━━ AVAILABLE DATA ━━

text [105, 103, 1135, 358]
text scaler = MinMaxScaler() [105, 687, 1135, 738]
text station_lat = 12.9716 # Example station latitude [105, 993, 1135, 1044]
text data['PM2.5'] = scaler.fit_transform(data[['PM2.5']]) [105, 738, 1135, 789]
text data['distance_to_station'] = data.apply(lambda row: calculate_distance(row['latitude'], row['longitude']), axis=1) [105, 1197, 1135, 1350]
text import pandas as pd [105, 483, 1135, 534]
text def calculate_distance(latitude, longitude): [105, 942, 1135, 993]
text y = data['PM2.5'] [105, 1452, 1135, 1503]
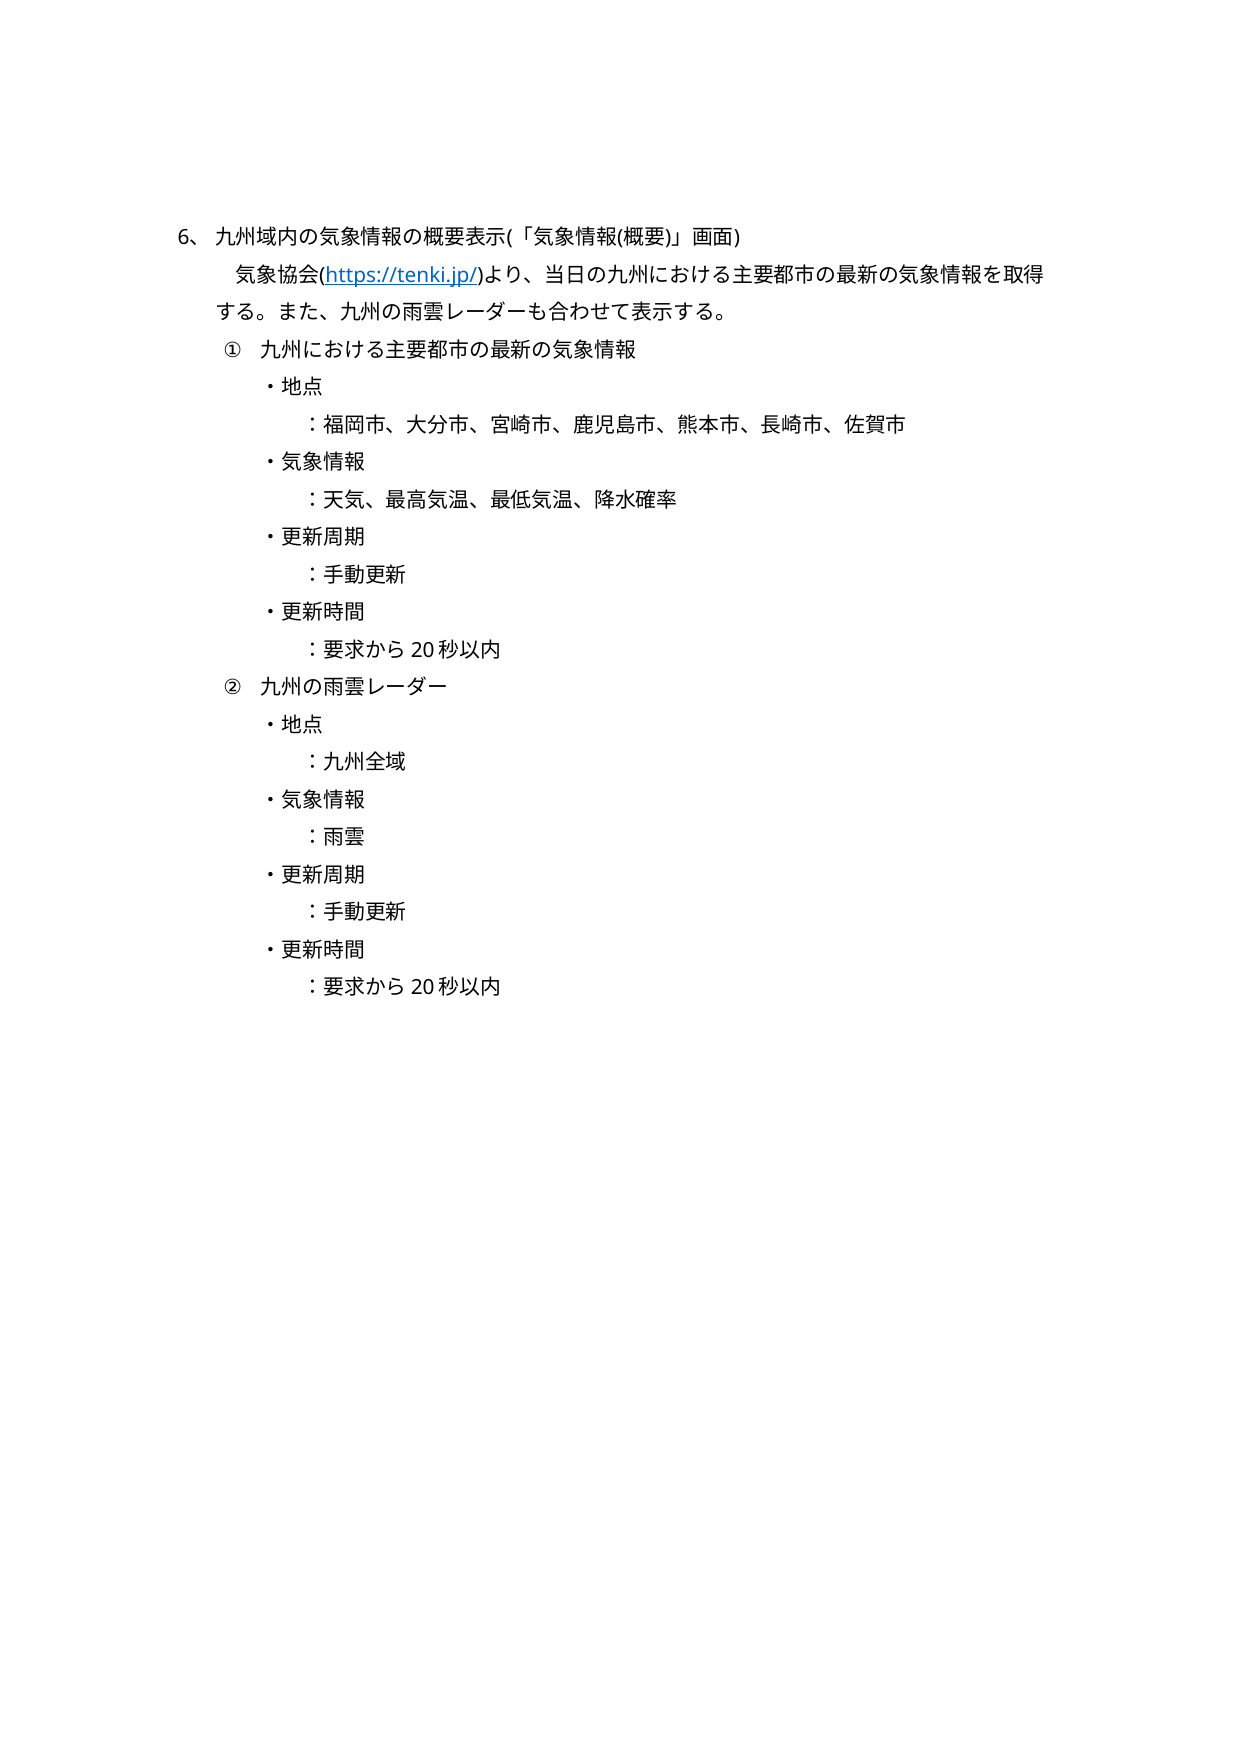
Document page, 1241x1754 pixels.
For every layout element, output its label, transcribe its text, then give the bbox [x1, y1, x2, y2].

━━━

* **ACTIVITY**: Using the listing above, return exactly, and only, the lines from the one that contains "Document page, 1241x1754 pixels." through its last line, both included.

* **ANSWER TO THE PROBLEM**:
Document page, 1241x1754 pixels.
For every layout element, output its label, transcribe its text, then give the bbox [x1, y1, x2, y2].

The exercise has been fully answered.